How to get an idea of the variety of things which the hand can do.
I have mentioned in this chapter a few of the things that are done by the hand, but there is no end to the things that can be done by this set of machinery. You can get some idea of this in two ways—by moving your hands and fingers about in all sorts of ways, and by thinking of as many as you can of the different things that people, in work or in play, do with their hands. And observe in how many more ways the hand is useful than the foot is. The foot has but a few things to do compared with the multitude of things done by the hand.
Questions.—What animal has something like a hand? How does it compare with your hand? Why would you call the hand a set of machinery rather than an instrument? What is said about the fingers doing heavy and light work? Tell about the rope and the thread. What is said about the different kinds of both coarse and fine work that the hand can do? What is said about playing on an instrument? What is said of the alphabet of the deaf and dumb? What is said about the common things done continually by the hand? What is said of the hand as an instrument for feeling? If your hand had no feeling, what would happen? Tell about the woman who lost the power of motion in one arm and feeling in the other. In what two things is the hand different from the machines made by man? What are the parts of the machinery of the hand? In what two ways can you get an idea of the variety of things that this machinery can do?
CHAPTER XXII.
WHAT ANIMALS USE FOR HANDS.
Though animals do not have hands, they have different parts which they use to do some of the same things that we do with our hands. I will tell you about some of these in this chapter.

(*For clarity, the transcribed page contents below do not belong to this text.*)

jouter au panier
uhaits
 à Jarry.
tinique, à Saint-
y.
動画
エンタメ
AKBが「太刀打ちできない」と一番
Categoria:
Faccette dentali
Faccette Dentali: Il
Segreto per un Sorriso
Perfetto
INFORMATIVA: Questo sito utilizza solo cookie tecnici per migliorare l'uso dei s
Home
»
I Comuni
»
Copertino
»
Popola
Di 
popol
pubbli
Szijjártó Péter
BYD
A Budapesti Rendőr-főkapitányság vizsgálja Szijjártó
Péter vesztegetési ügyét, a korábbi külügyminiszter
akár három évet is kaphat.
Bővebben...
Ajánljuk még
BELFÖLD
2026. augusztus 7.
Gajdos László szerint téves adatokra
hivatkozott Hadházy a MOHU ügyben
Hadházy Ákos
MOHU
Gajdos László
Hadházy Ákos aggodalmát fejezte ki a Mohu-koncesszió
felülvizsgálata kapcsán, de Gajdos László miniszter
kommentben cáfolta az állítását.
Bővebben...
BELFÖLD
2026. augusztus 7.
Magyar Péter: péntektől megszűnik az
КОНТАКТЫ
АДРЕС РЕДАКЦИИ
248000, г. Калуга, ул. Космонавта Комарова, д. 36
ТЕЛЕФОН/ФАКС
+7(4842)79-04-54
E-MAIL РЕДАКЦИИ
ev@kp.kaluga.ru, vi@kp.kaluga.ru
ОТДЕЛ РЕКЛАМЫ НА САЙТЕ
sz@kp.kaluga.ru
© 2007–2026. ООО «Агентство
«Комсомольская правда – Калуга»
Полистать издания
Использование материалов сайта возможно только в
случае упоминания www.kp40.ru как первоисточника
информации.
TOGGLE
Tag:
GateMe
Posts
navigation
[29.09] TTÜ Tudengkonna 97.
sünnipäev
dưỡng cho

How teeth can serve in place of hands.
You see this dog dragging along a rope which he holds in his mouth. He is making his teeth answer in place of hands. Dogs always do this when they carry things. They can not carry them in any other way. You carry a basket along in your hand, but the dog takes it between his teeth, because he has no hand as you have.
I have told you, in another chapter, how the cow and the horse crop the grass. They do it, you know, with their front teeth. They take up almost any kind of food—a potato, an apple—with these teeth. These teeth, then, answer for hands to the cow and horse. Their lips answer also the same purpose in many cases. The horse gathers his oats into his mouth with the lips. The lips are for hands to such animals in another respect. They feel things with their lips just as we do with the tips of our fingers.